Salimos al día siguiente sin tener las cosas muy claras, al parecer, una nubecilla que se había formado en la ladera de la montaña podía ser un augurio de la llegada de Joanot, pero las indicaciones del barómetro y el aspecto del cielo decidieron a mi padre a intentar el paso del Golfo, de modo que nos fuimos arreando a motor lo más deprisa que pudimos.

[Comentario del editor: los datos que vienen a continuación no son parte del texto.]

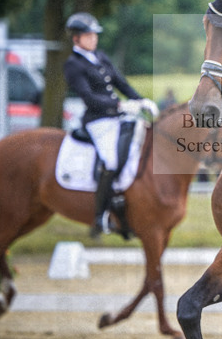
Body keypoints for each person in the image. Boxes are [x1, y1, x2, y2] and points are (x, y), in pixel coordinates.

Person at [63, 13, 157, 237]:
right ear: (76, 39)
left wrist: (140, 100)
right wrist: (120, 106)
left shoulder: (100, 57)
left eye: (95, 34)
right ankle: (100, 216)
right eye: (88, 35)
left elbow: (120, 82)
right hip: (97, 121)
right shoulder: (73, 64)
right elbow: (88, 97)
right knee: (111, 160)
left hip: (117, 118)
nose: (93, 38)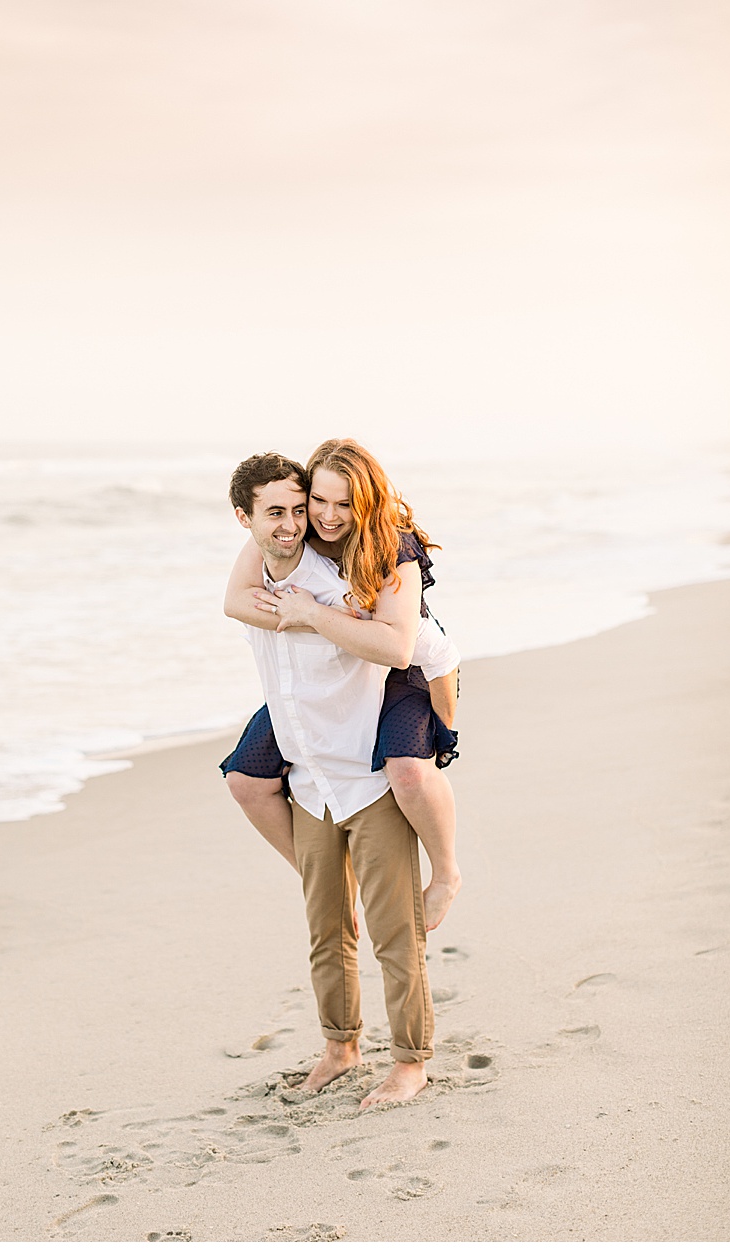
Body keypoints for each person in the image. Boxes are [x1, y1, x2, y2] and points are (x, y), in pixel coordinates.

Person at [224, 452, 433, 1109]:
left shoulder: (338, 583)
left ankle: (410, 1063)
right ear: (246, 519)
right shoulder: (257, 581)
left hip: (365, 776)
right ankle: (341, 1048)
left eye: (299, 509)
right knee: (326, 930)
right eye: (277, 512)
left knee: (395, 934)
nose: (294, 523)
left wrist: (316, 613)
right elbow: (234, 601)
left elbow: (396, 643)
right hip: (309, 782)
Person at [220, 438, 464, 930]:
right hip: (341, 664)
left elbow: (404, 650)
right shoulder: (291, 527)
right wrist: (318, 619)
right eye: (319, 500)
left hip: (412, 670)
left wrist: (443, 730)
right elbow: (236, 602)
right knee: (246, 780)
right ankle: (324, 879)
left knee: (409, 771)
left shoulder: (393, 545)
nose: (328, 516)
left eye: (345, 504)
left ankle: (446, 875)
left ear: (365, 502)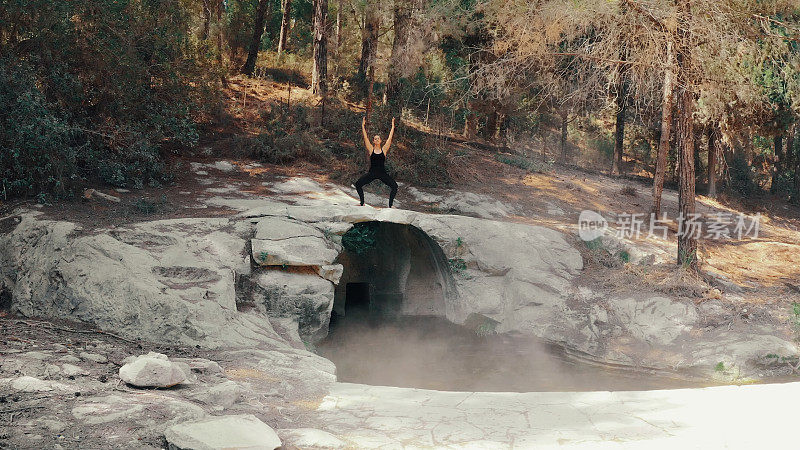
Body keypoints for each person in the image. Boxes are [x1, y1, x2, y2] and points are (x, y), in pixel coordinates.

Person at [354, 116, 398, 207]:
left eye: (378, 138)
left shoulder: (384, 150)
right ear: (373, 141)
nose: (377, 139)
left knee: (395, 186)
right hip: (372, 173)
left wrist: (393, 126)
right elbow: (365, 138)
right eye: (375, 138)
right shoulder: (371, 149)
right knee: (358, 184)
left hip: (382, 174)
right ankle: (362, 203)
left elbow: (390, 138)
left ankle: (390, 205)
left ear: (381, 141)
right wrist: (363, 126)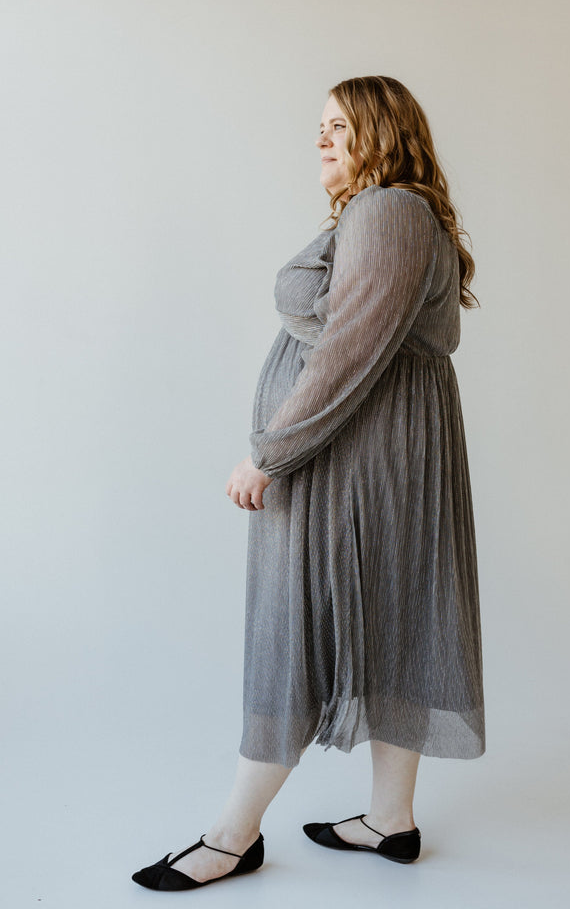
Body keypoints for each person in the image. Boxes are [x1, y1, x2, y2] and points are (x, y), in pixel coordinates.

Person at [132, 75, 485, 891]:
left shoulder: (389, 210)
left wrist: (269, 451)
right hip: (385, 452)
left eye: (338, 125)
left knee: (295, 630)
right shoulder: (391, 213)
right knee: (396, 613)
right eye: (318, 127)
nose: (321, 140)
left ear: (382, 131)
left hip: (355, 458)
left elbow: (349, 350)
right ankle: (390, 822)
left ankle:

Ya habíamos pasado el Cap de Creus cuando el de Narbona cayó sobre nosotros. En principio el viento, que no era muy fuerte, venía exactamente de proa y no avanzábamos casi nada, así que paramos motor y nos resignamos a navegar de ceñida y hacer el doble de distancia, pero al cabo de pocas horas la mar nos pegaba de lo lindo y el barco, que era de madera, empezó a hacer bastante agua. El sol se acercaba al poniente. Estábamos completamente empapados. Mi padre valoró la situación y decidió no luchar más. No podíamos seguir sin destrozar el barco.
Metió timón de arribada, viramos en redondo y dimos rumbo al canto Sur del macizo del cabo, allí donde, según la carta, había alguna cala en la que podríamos fondear. Estuvimos de acuerdo en que volver a Cadaqués hubiera sido un poco indigno.
Y así fue como descubrimos Cala Jugadora. Un “kolpòs” de la tierra que nos acogió amorosamente en su seno. Allí dentro el silencio era absoluto y se podía encender una vela al aire libre sin que la llama temblase, la Tramontana pasaba muy lejos por encima de nuestras cabezas, y parecía escucharse, de vez en cuando, como un trueno lejano y sordo que, dijo mi padre, era la fricción del aire consigo mismo en los torbellinos.
Cenamos con glotonería casi sin hablar, mirando y escuchando el silencio, y permanecimos así, rodeados de roca plateada, un largo rato hasta que mi padre decidió que podíamos irnos a dormir. Hoy, en sueños, haremos el amor con la madre tierra, dijo.